In the above embodiment, the case where the assembled substrate capable of collectively manufacturing a plurality of liquid crystal devices is used has been described. However, even if a single liquid crystal device is manufactured by the above manufacturing method, no problem occurs. Absent.

[0023]

As described above in detail, the method of manufacturing a liquid crystal device according to the present invention is a method of manufacturing a liquid crystal device in which a liquid crystal is sandwiched between a pair of substrates arranged to face each other. Using a pair of assembled substrates including a plurality of substrate forming regions in which the pair of substrates are respectively formed, of the pair of assembled substrates,
A step of providing a sealing material in a plurality of substrate forming areas on one of the assembled substrates, a step of arranging liquid crystal in an area surrounded by the sealing material of the plurality of substrate forming areas, and depressurizing the pair of assembled substrates The step of joining below, and the step of thinning one or both of the pair of assembled substrates after joining, the manufacturing process after the substrate is thinned by the configuration including the step of separating the substrate.
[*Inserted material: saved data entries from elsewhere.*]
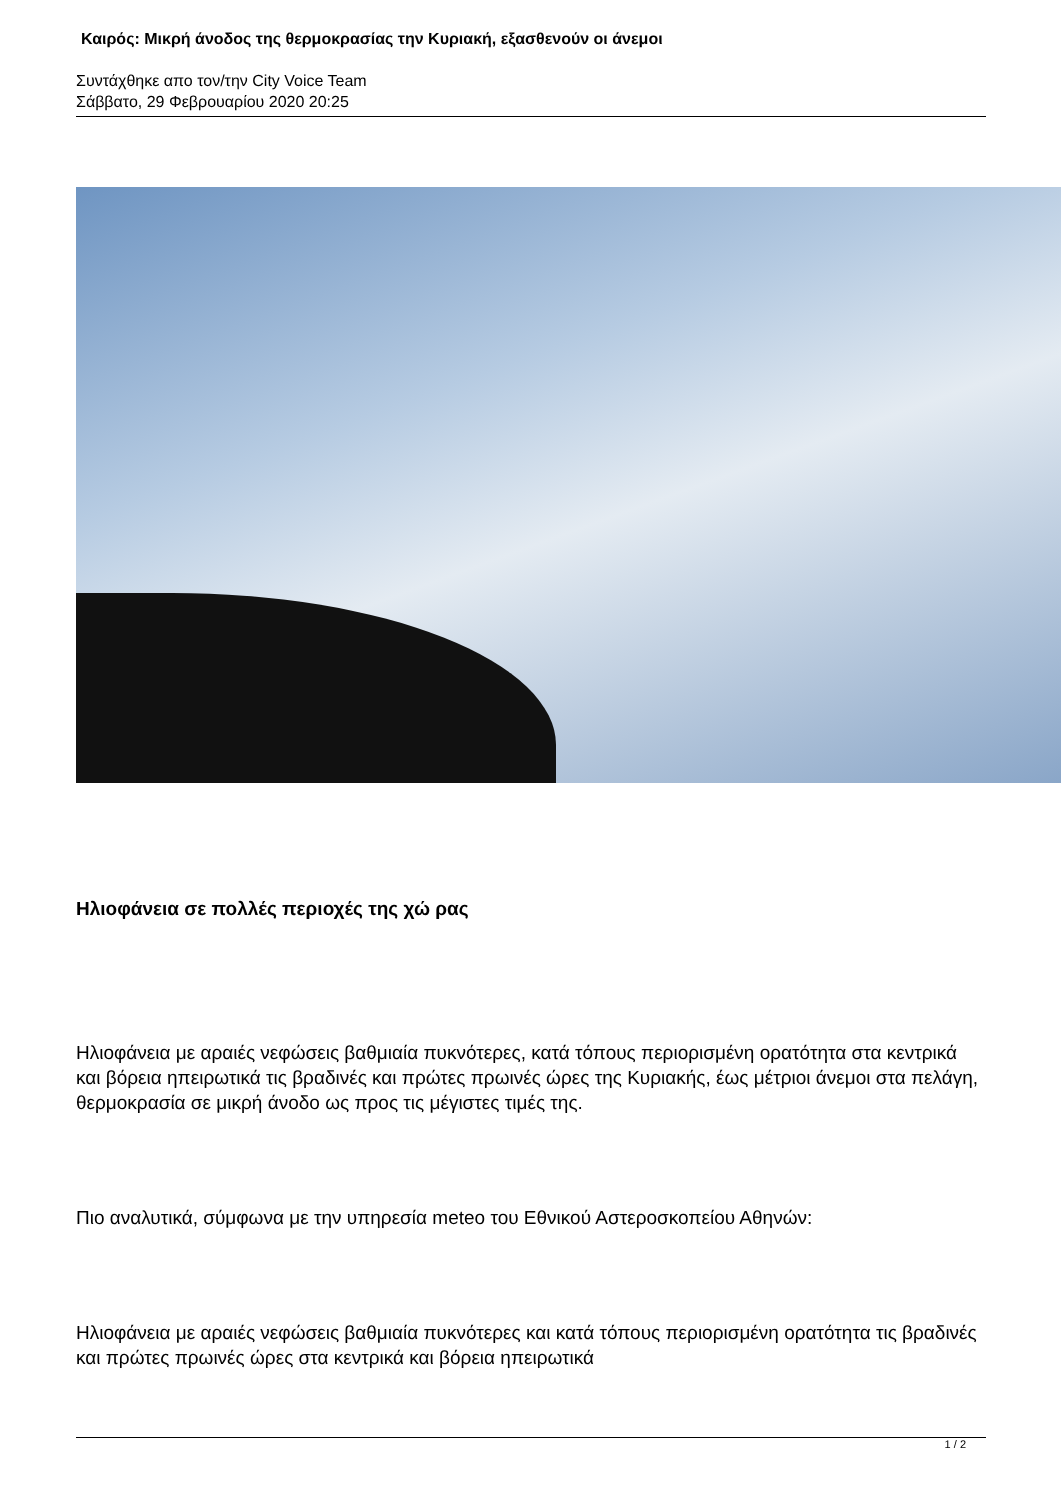Καιρός: Μικρή άνοδος της θερμοκρασίας την Κυριακή, εξασθενούν οι άνεμοι
Συντάχθηκε απο τον/την City Voice Team
Σάββατο, 29 Φεβρουαρίου 2020 20:25
Ηλιοφάνεια σε πολλές περιοχές της χώ ρας
Ηλιοφάνεια με αραιές νεφώσεις βαθμιαία πυκνότερες, κατά τόπους περιορισμένη ορατότητα στα κεντρικά και βόρεια ηπειρωτικά τις βραδινές και πρώτες πρωινές ώρες της Κυριακής, έως μέτριοι άνεμοι στα πελάγη, θερμοκρασία σε μικρή άνοδο ως προς τις μέγιστες τιμές της.
Πιο αναλυτικά, σύμφωνα με την υπηρεσία meteo του Εθνικού Αστεροσκοπείου Αθηνών:
Ηλιοφάνεια με αραιές νεφώσεις βαθμιαία πυκνότερες και κατά τόπους περιορισμένη ορατότητα τις βραδινές και πρώτες πρωινές ώρες στα κεντρικά και βόρεια ηπειρωτικά
1 / 2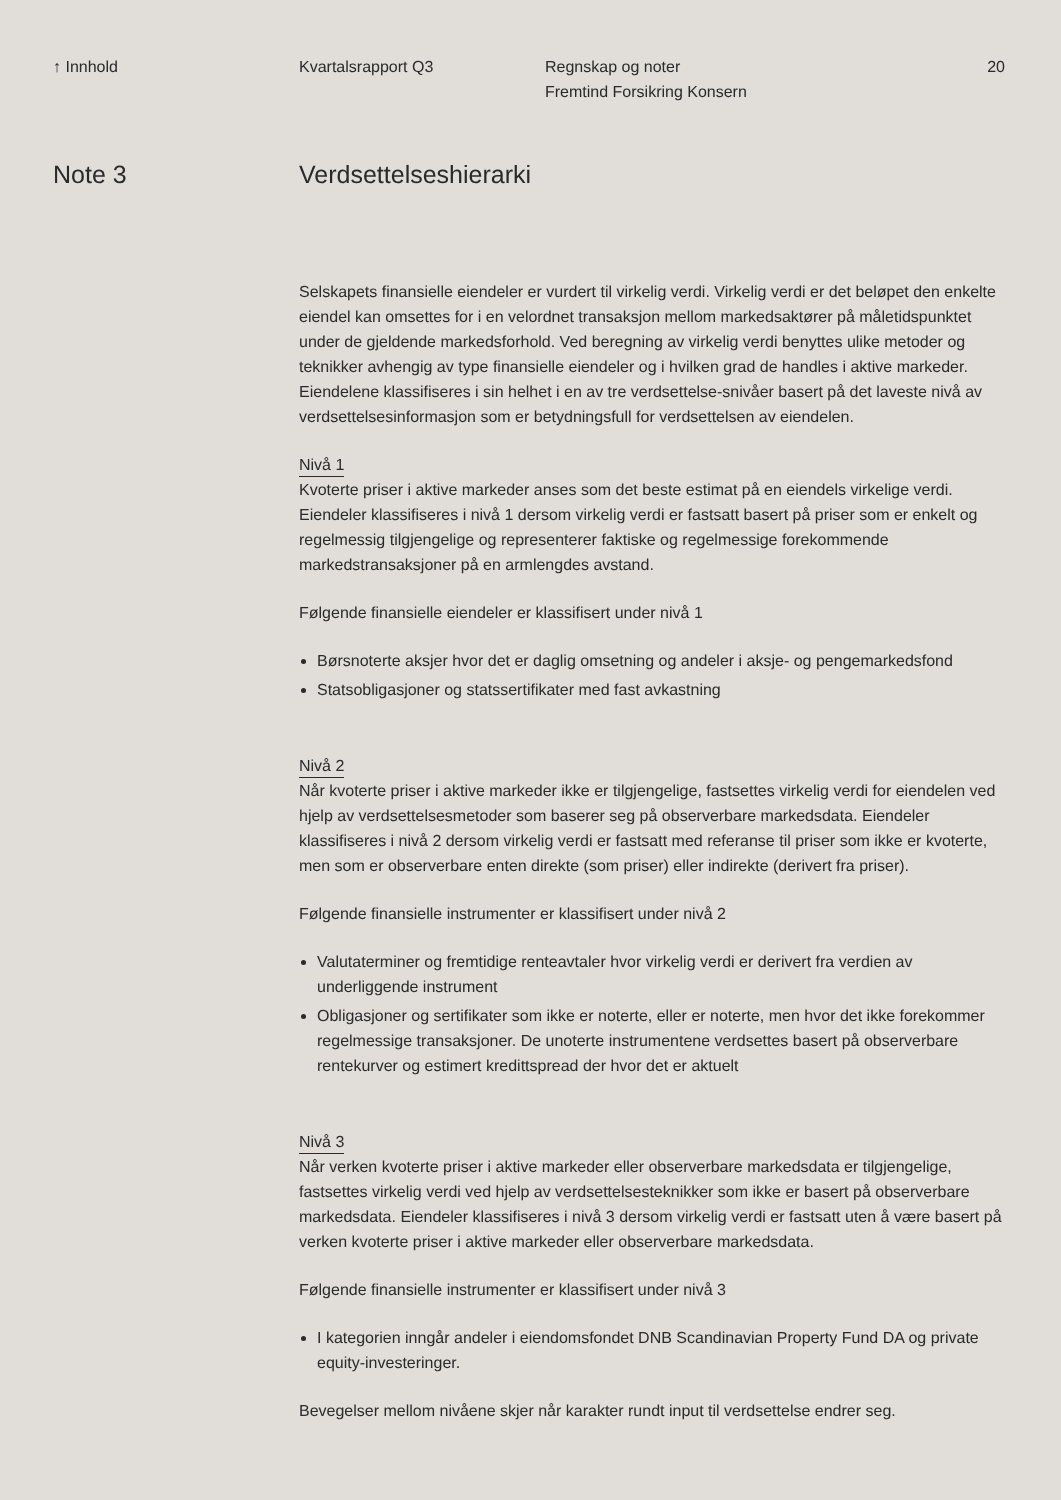↑ Innhold Kvartalsrapport Q3 Regnskap og noter
Fremtind Forsikring Konsern
20
Note 3 Verdsettelseshierarki
Selskapets finansielle eiendeler er vurdert til virkelig verdi. Virkelig verdi er det beløpet den enkelte eiendel kan omsettes for i en velordnet transaksjon mellom markedsaktører på måletidspunktet under de gjeldende markedsforhold. Ved beregning av virkelig verdi benyttes ulike metoder og teknikker avhengig av type finansielle eiendeler og i hvilken grad de handles i aktive markeder. Eiendelene klassifiseres i sin helhet i en av tre verdsettelse-snivåer basert på det laveste nivå av verdsettelsesinformasjon som er betydningsfull for verdsettelsen av eiendelen.
Nivå 1
Kvoterte priser i aktive markeder anses som det beste estimat på en eiendels virkelige verdi. Eiendeler klassifiseres i nivå 1 dersom virkelig verdi er fastsatt basert på priser som er enkelt og regelmessig tilgjengelige og representerer faktiske og regelmessige forekommende markedstransaksjoner på en armlengdes avstand.
Følgende finansielle eiendeler er klassifisert under nivå 1
Børsnoterte aksjer hvor det er daglig omsetning og andeler i aksje- og pengemarkedsfond
Statsobligasjoner og statssertifikater med fast avkastning
Nivå 2
Når kvoterte priser i aktive markeder ikke er tilgjengelige, fastsettes virkelig verdi for eiendelen ved hjelp av verdsettelsesmetoder som baserer seg på observerbare markedsdata. Eiendeler klassifiseres i nivå 2 dersom virkelig verdi er fastsatt med referanse til priser som ikke er kvoterte, men som er observerbare enten direkte (som priser) eller indirekte (derivert fra priser).
Følgende finansielle instrumenter er klassifisert under nivå 2
Valutaterminer og fremtidige renteavtaler hvor virkelig verdi er derivert fra verdien av underliggende instrument
Obligasjoner og sertifikater som ikke er noterte, eller er noterte, men hvor det ikke forekommer regelmessige transaksjoner. De unoterte instrumentene verdsettes basert på observerbare rentekurver og estimert kredittspread der hvor det er aktuelt
Nivå 3
Når verken kvoterte priser i aktive markeder eller observerbare markedsdata er tilgjengelige, fastsettes virkelig verdi ved hjelp av verdsettelsesteknikker som ikke er basert på observerbare markedsdata. Eiendeler klassifiseres i nivå 3 dersom virkelig verdi er fastsatt uten å være basert på verken kvoterte priser i aktive markeder eller observerbare markedsdata.
Følgende finansielle instrumenter er klassifisert under nivå 3
I kategorien inngår andeler i eiendomsfondet DNB Scandinavian Property Fund DA og private equity-investeringer.
Bevegelser mellom nivåene skjer når karakter rundt input til verdsettelse endrer seg.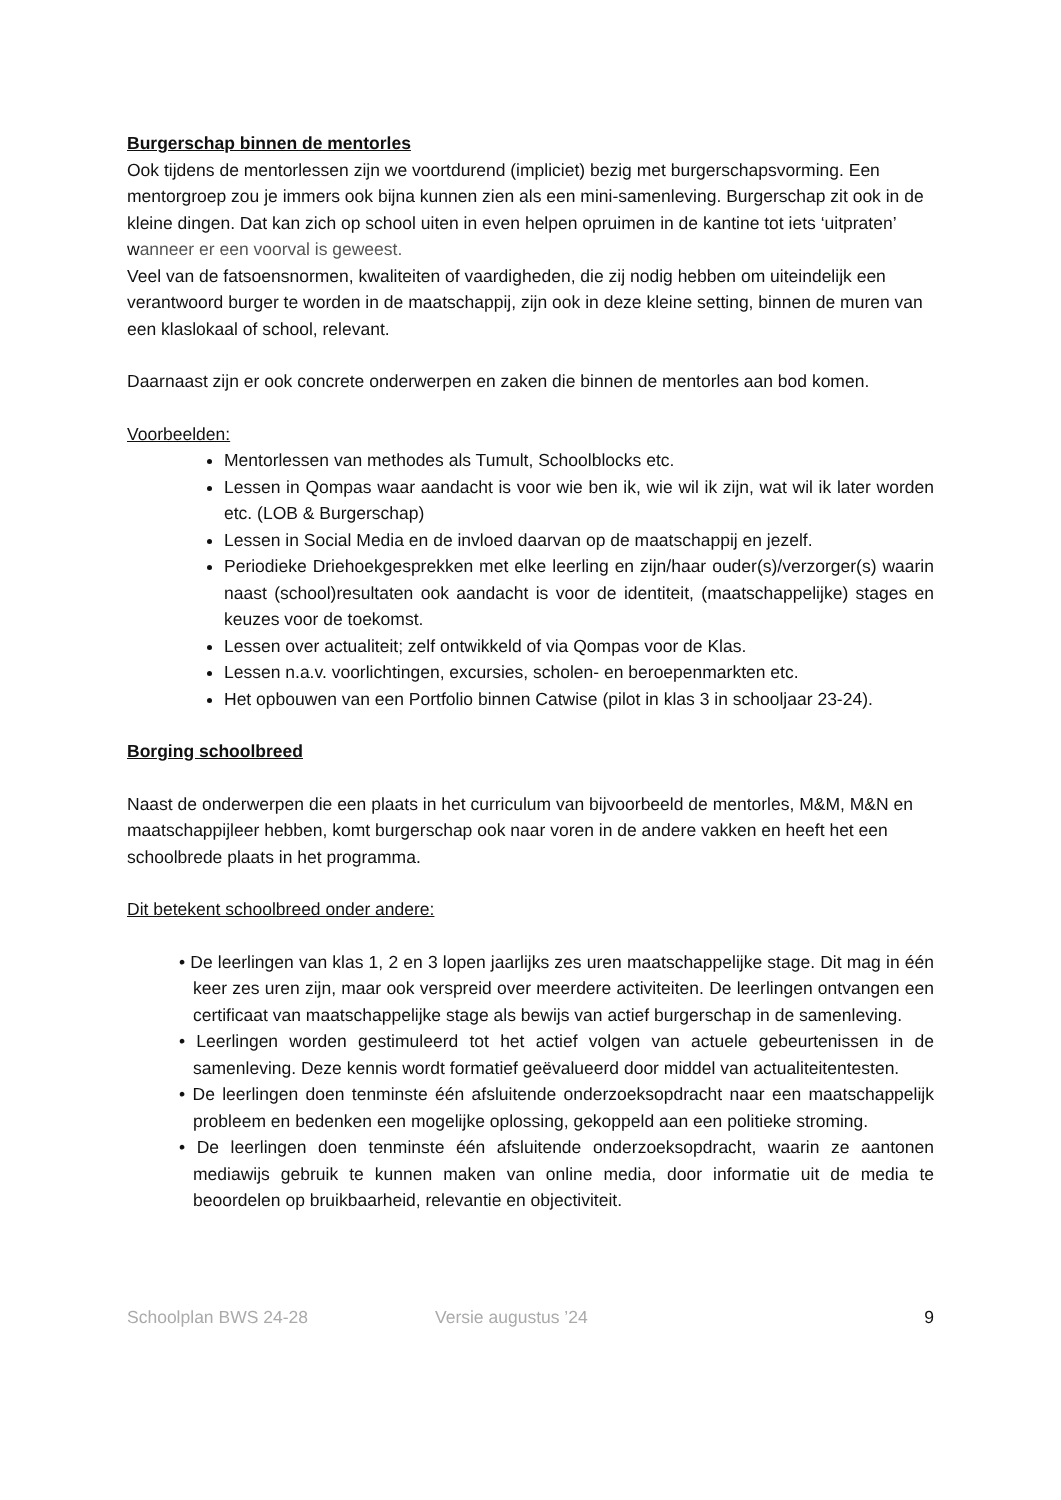Burgerschap binnen de mentorles
Ook tijdens de mentorlessen zijn we voortdurend (impliciet) bezig met burgerschapsvorming. Een mentorgroep zou je immers ook bijna kunnen zien als een mini-samenleving. Burgerschap zit ook in de kleine dingen. Dat kan zich op school uiten in even helpen opruimen in de kantine tot iets ‘uitpraten’ wanneer er een voorval is geweest.
Veel van de fatsoensnormen, kwaliteiten of vaardigheden, die zij nodig hebben om uiteindelijk een verantwoord burger te worden in de maatschappij, zijn ook in deze kleine setting, binnen de muren van een klaslokaal of school, relevant.
Daarnaast zijn er ook concrete onderwerpen en zaken die binnen de mentorles aan bod komen.
Voorbeelden:
Mentorlessen van methodes als Tumult, Schoolblocks etc.
Lessen in Qompas waar aandacht is voor wie ben ik, wie wil ik zijn, wat wil ik later worden etc. (LOB & Burgerschap)
Lessen in Social Media en de invloed daarvan op de maatschappij en jezelf.
Periodieke Driehoekgesprekken met elke leerling en zijn/haar ouder(s)/verzorger(s) waarin naast (school)resultaten ook aandacht is voor de identiteit, (maatschappelijke) stages en keuzes voor de toekomst.
Lessen over actualiteit; zelf ontwikkeld of via Qompas voor de Klas.
Lessen n.a.v. voorlichtingen, excursies, scholen- en beroepenmarkten etc.
Het opbouwen van een Portfolio binnen Catwise (pilot in klas 3 in schooljaar 23-24).
Borging schoolbreed
Naast de onderwerpen die een plaats in het curriculum van bijvoorbeeld de mentorles, M&M, M&N en maatschappijleer hebben, komt burgerschap ook naar voren in de andere vakken en heeft het een schoolbrede plaats in het programma.
Dit betekent schoolbreed onder andere:
• De leerlingen van klas 1, 2 en 3 lopen jaarlijks zes uren maatschappelijke stage. Dit mag in één keer zes uren zijn, maar ook verspreid over meerdere activiteiten. De leerlingen ontvangen een certificaat van maatschappelijke stage als bewijs van actief burgerschap in de samenleving.
• Leerlingen worden gestimuleerd tot het actief volgen van actuele gebeurtenissen in de samenleving. Deze kennis wordt formatief geëvalueerd door middel van actualiteitentesten.
• De leerlingen doen tenminste één afsluitende onderzoeksopdracht naar een maatschappelijk probleem en bedenken een mogelijke oplossing, gekoppeld aan een politieke stroming.
• De leerlingen doen tenminste één afsluitende onderzoeksopdracht, waarin ze aantonen mediawijs gebruik te kunnen maken van online media, door informatie uit de media te beoordelen op bruikbaarheid, relevantie en objectiviteit.
Schoolplan BWS 24-28 Versie augustus ’24 9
Therefore, the thinned substrate is less likely to be damaged, and the liquid crystal device can be stably manufactured with high yield.

[Brief description of drawings]

FIG. 1 is a process drawing showing a manufacturing process of a liquid crystal device by a manufacturing method according to the present invention.

FIG. 2 is an explanatory diagram for explaining a configuration of a liquid crystal device manufactured by a manufacturing method according to the present invention.

[Explanation of symbols]

1, 2 assembled boards (a pair of assembled boards) 3 sealant 5 liquid crystal 6 Mold material 12a, 12b Substrate forming area 14a, 14b Element formation region

Claims (6)

[Claims] 1. A method of manufacturing a liquid crystal device in which a liquid crystal is sandwiched between a pair of substrates arranged opposite to each other, wherein a pair of assembled substrates including a plurality of substrate formation regions in which the pair of substrates are formed are provided. Using a step of providing a sealing material in a plurality of substrate forming regions on one of the pair of assembled substrates, and a liquid crystal in a plurality of substrate forming regions of any one of the pair of assembled substrates. And a step of joining the pair of assembled substrates to each other under reduced pressure, and a step of thinning one or both of the pair of assembled substrates after joining. Production method. 2. A method of manufacturing a liquid crystal device in which a liquid crystal is sandwiched between a pair of substrates arranged to face each other, and a step of providing a sealing material on one or both of the pair of substrates, A step of disposing a liquid crystal on one of the pair of substrates, a step of joining the pair of substrates under reduced pressure, and a step of thinning one or both of the pair of substrates after the joining. And a method for manufacturing a liquid crystal device, comprising: 3. The method of manufacturing a liquid crystal device according to claim 1, wherein in the step of thinning the assembled substrate or the substrate after the bonding, the assembled substrate or the substrate is thinned by an etching process. . 4. The method of manufacturing a liquid crystal device according to claim 1, wherein, in the step of thinning the assembled substrate or the substrate after the bonding, the assembled substrate or the substrate is thinned by a polishing process. . 5. The method of manufacturing a liquid crystal device according to claim 1, further comprising a step of providing a molding material on the peripheral portion of the assembled substrate or the substrates. 6. The method of manufacturing a liquid crystal device according to claim 5, wherein the sealing material and the molding material are formed at the same time by using the same adhesive material in the step of providing the sealing material.